Plant fools pollinators with ultra-realistic faux flies

Plant fools pollinators with ultra-realistic faux flies

about the episode

Nature is full of tricks, or perhaps it is better to say it: it is full of evolutionary adaptations that have favored the survival of species. A very rare South African plant from the daisy family has managed to make such an adaptation in order to win over its neighbors.

This plant produces leaves with patterns that resemble female flies. They are so convincing that male flies take great pleasure in dropping and then diving right on top of them. In an attempt to mate, they move back and forth, but something just isn’t right. After a few fruitless attempts, they give up, but then the plant already has exactly what it wants: pollen.

We already knew that this plant achieves this clever image on the leaves, including the bumps and hairs, but how the plant does this is not yet known. Now researchers have found three sets of genes that are grouped together in a new way in leaves to make the fake flies possible.
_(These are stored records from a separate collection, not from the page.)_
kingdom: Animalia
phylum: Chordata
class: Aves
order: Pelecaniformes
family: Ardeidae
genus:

One group adds iron to the red-violet pigment of the leaves, which in that spot forms the blue-green basis for the fly’s image. The other group is concerned with hair growth. And a third group determines the random locations of the fly.

So the plant didn’t evolve a smart gene for the fake flies, no, the genes the plant already had for other functions were given a new common task. And from an evolutionary point of view, the plant also developed this trick very quickly.

It gives the plant, which grows in harsh conditions, with little time to reproduce, an advantage over other plants.